# Empire Builder SEA-CHI July 15



## Jackson123 (Aug 5, 2008)

Okay, after about a year of planning and 30,000 AGR points, my wife and I finally got to take this trip. In short, it was fantastic, great food, great people, and even a band in the lounge car!! Instead of a long report, you can see the whole trip in 3 minutes here.


----------



## MrFSS (Aug 5, 2008)

Love it!!!


----------



## had8ley (Aug 9, 2008)

You could be a pro in photography; some of the best footage I've seen in some time.


----------



## Guest (Aug 9, 2008)

How did you get a front row seat to take the pictures?


----------



## WhoozOn1st (Aug 9, 2008)

Cool video, though I'm also a fan of written reports. What I'd like to know is who rated a cab ride!?

Interesting version of Orange Blossom Special -- hadn't heard it before -- but no fiddle? Not sure I like the harmonica as a replacement. If you listen closely there's some good pedal steel action going on in the background; a very tight arrangement.

Think I'll watch/listen again.

Thanks, Jackson123!


----------



## Jackson123 (Aug 11, 2008)

had8ley said:


> You could be a pro in photography; some of the best footage I've seen in some time.



I have to admit to a little trickery here. The shots of the train going by I downloaded from other users on Youtube (I joked with my friends that the toughest part of the shot was running to catch the train as it passed.

For the "cab ride" shots, I downloaded video others out of the back window of West bound EB (i did not have my vid camera) and then reversed it.

Glad you all liked it!!

As for photography, it is tough NOT to take nice shots of that trip.

A few tips I learned from this for future travelogue videgraphers.

1. keep it short (3 min seems good, but i probably should have made it even shorter).

2. Use "pan and scan" judiciously.
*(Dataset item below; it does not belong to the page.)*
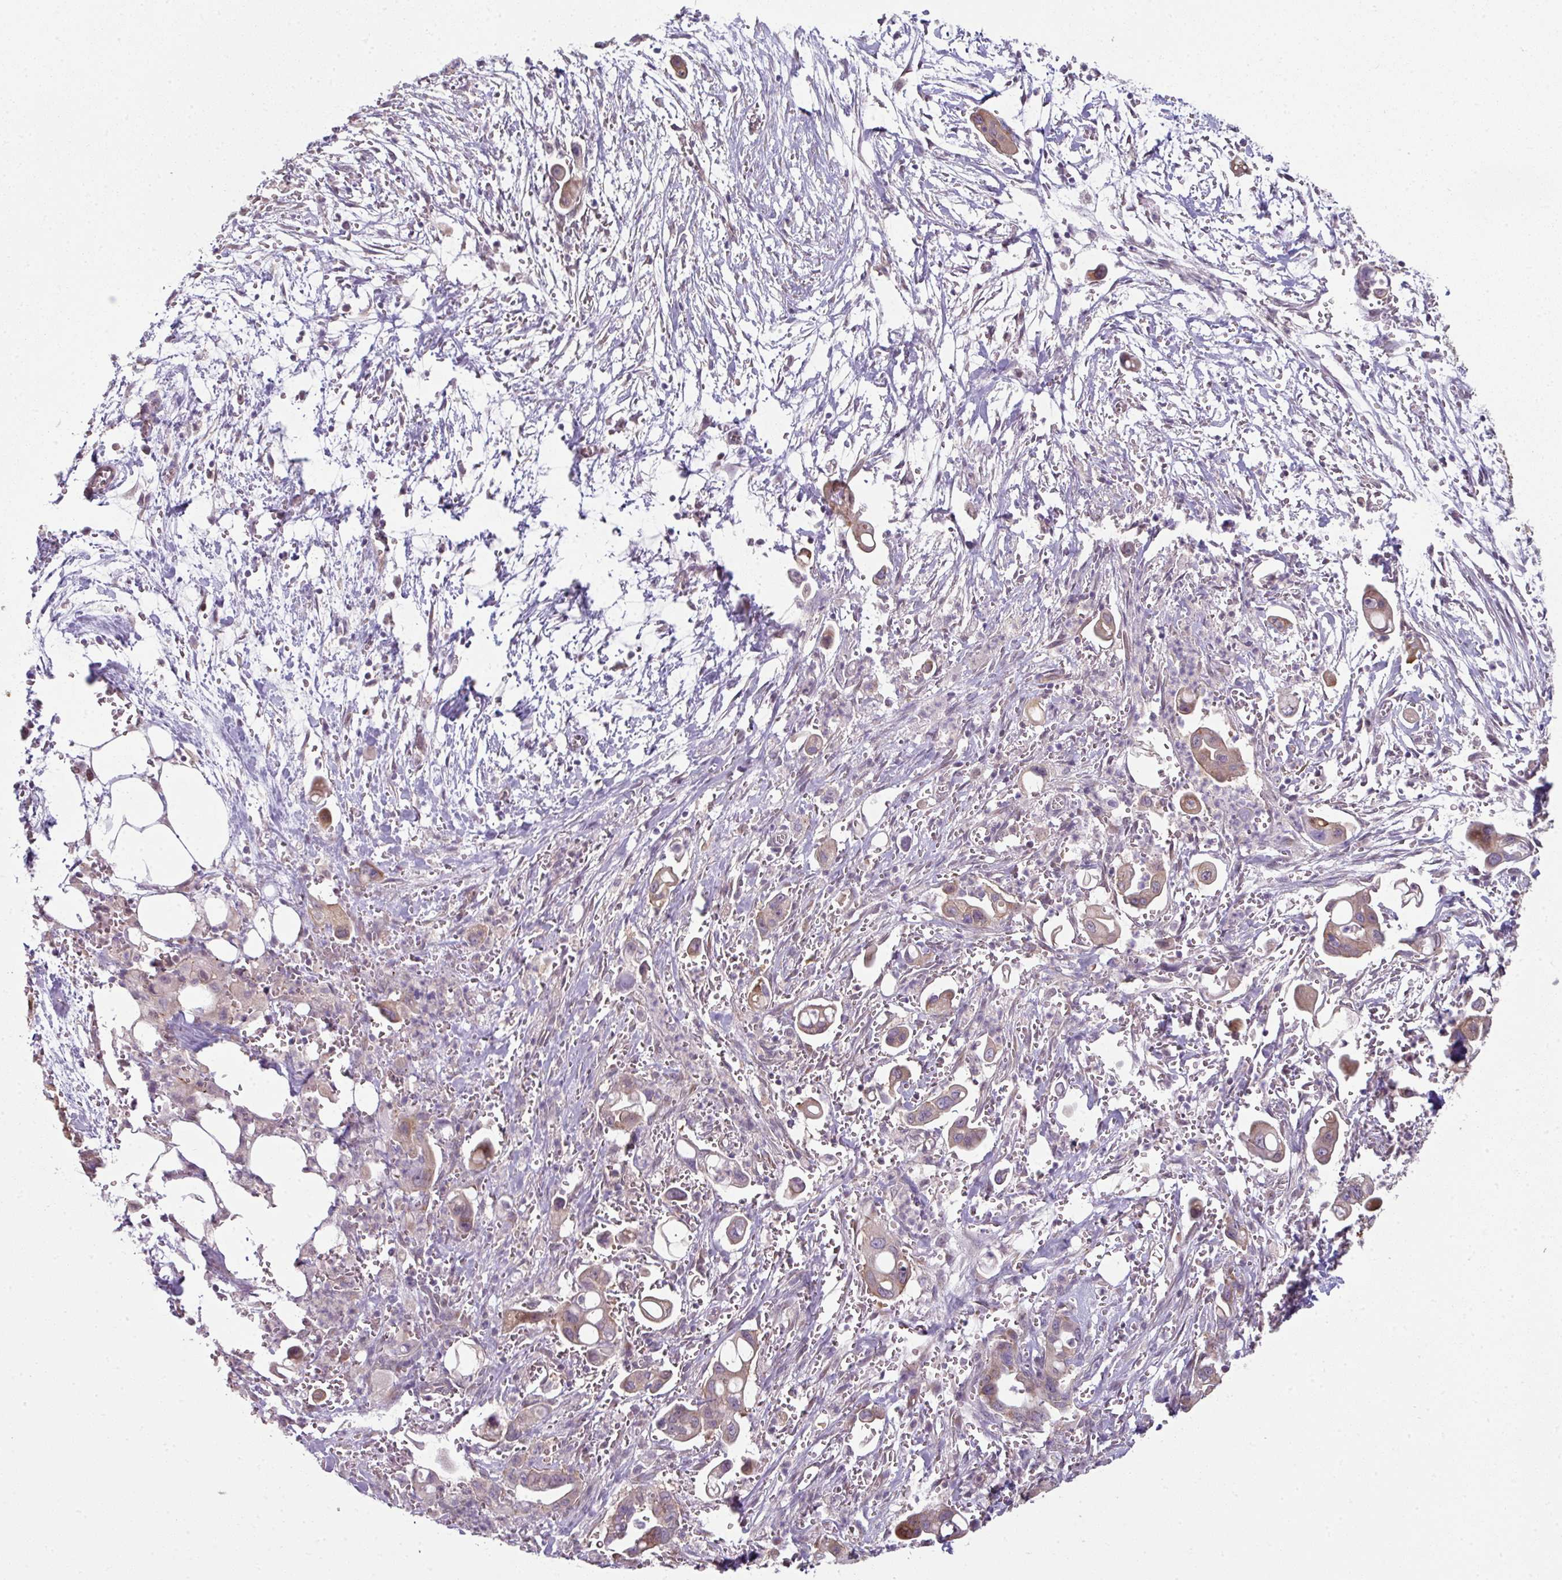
{"staining": {"intensity": "moderate", "quantity": "<25%", "location": "cytoplasmic/membranous"}, "tissue": "pancreatic cancer", "cell_type": "Tumor cells", "image_type": "cancer", "snomed": [{"axis": "morphology", "description": "Adenocarcinoma, NOS"}, {"axis": "topography", "description": "Pancreas"}], "caption": "This micrograph demonstrates pancreatic adenocarcinoma stained with IHC to label a protein in brown. The cytoplasmic/membranous of tumor cells show moderate positivity for the protein. Nuclei are counter-stained blue.", "gene": "C19orf33", "patient": {"sex": "male", "age": 61}}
I used the same left to right pan to convey motion. To emphasize this effect, I kept all internal and station stop shots static.
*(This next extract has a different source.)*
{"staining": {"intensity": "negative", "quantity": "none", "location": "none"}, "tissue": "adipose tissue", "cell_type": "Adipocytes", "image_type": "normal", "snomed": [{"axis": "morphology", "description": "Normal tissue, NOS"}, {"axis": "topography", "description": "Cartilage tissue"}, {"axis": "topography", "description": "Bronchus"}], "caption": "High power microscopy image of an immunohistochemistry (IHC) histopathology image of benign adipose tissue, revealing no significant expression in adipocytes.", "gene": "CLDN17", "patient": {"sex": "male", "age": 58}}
3. Show something of "life on board." hence the crosswords and empty wine bottles.

4. Keep the shots of pics short (I think mine were a little too long.)

6. Add in some video for interest.

7. Use the music to set the tone. I chose OG Express not just for the train theme, but also because I wanted to convey a high energy feel to the trip.


----------



## GG-1 (Aug 11, 2008)

Jackson123 said:


> had8ley said:
> 
> 
> > You could be a pro in photography; some of the best footage I've seen in some time.
> ...


Mahalo for that list. I thought the shot was reversed, I know how to do that in Film but no clue for video.. Heck I have won several awards for film editing, but the video edits (maybe I have the wrong Editing Program) elude me. Nice work regardless of the Image sources.

Aloha


----------